Interview by Scott Preston
The Infamous Stringdusters are the new vanguard of acoustic music. Well crafted songs, vivid arrangements, instrumental virtuosity, stunning improvisation, unique individuality and complete harmony… Bluegrass, Rock, Country, Blues, Folk, and Jazz, the “IS” is American Acoustic Music.
When The Infamous Stringdusters comes out June 10 on Sugar Hill Records, some may assume from the title that it’s a debut recording. Those already aware of the Stringdusters phenomenon will know differently: that 2007’s Fork in the Road was the album that boldly introduced this daring, disciplined band to the world of bluegrass and a wider world of music enthusiasts who heard it and decided: ‘if that’s bluegrass, then I love bluegrass.’ Fork in the Road was named Album of the Year by the International Bluegrass Music Association. Its title track was named Song of the Year, and the band itself earned the honor of best emerging artist in a competitive field. It was a stunning cap to an amazing 2007.
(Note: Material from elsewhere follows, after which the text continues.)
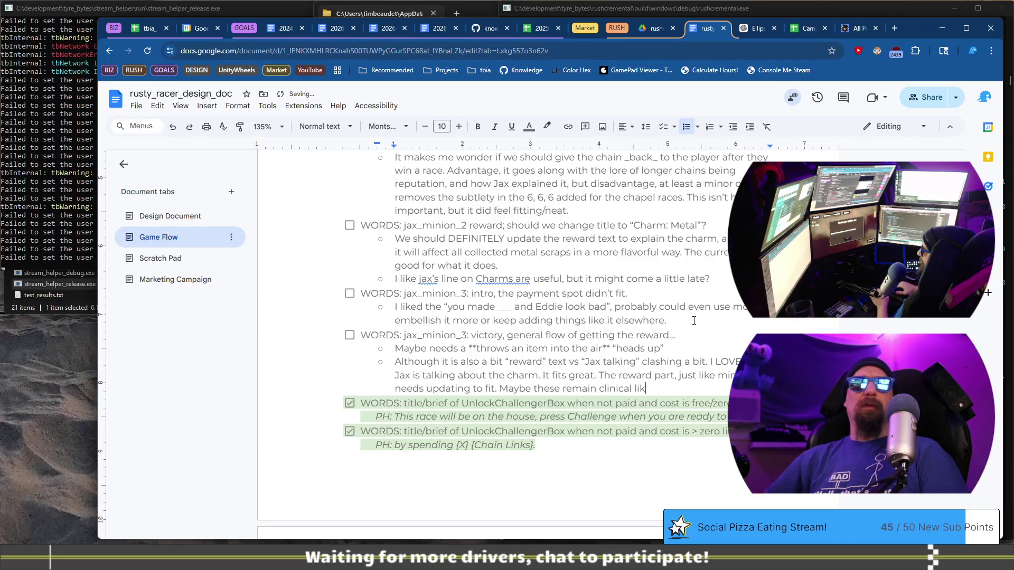
text(e the)
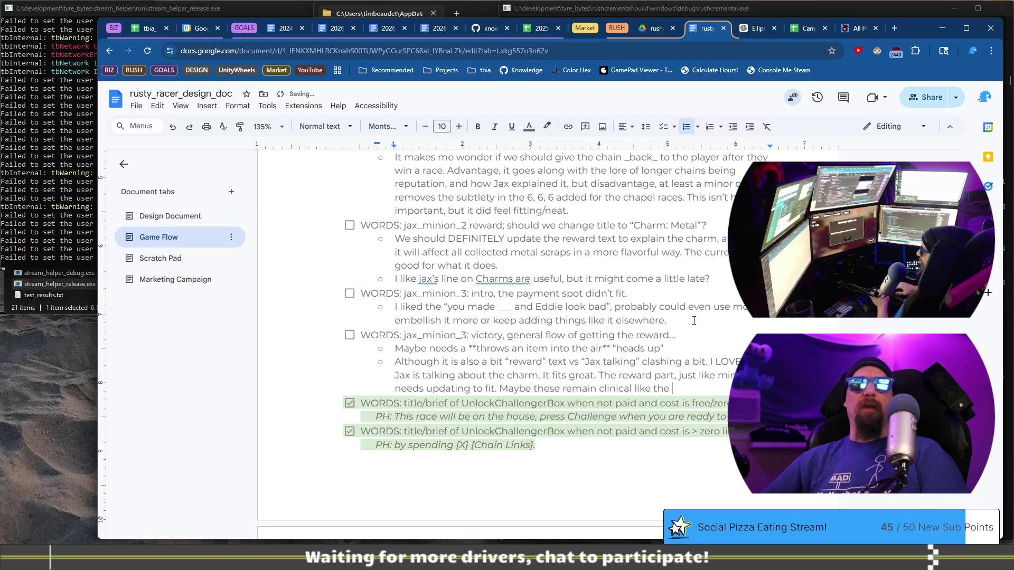
text(rket upgr)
In their breakout year of 2007, the Infamous Stringdusters played over 150 dates, including the biggest festivals in acoustic music, jammed on major stages with heroes like David Grisman and Sam Bush, and landed a development deal for motion picture music with Lions Gate Entertainment. With the release of The Infamous Stringdusters, 2008 promises more roads and more new fans in bluegrass and beyond. (source - thestringdusters.com)
Cincy Groove: So how did the six of you in The Infamous Stringdusters end up getting together?
Travis Book: Our original guitar player, Chris Eldridge, our banjo player Chris Pandolfi, and our Dobo player Andy Hall all met through mutual friends in Boston. Andy Hall was on his way out of the Berklee School of Music, Pandolfi was on his way in. Chris Eldridge was going to school at Oberlin College in Ohio. Andy Hall then moved to Nashville and was playing in a bunch of different bands. One of them was the Ronnie Bowman Committee with future Infamous Stringduster members Jeremy Garrett (fiddle) and Jesse Cobb (mandolin). So when Pandolfi and Eldridge moved to Nashville the 5 of them put the band together. Then they needed a bass player and they called me, I was out in Durango, CO at the time, to come out and audition. They asked me to join and move to Nashville in Fall of 2005. Then Andy Falco (guitar) replaced Chris Eldridge in Sept of 2007.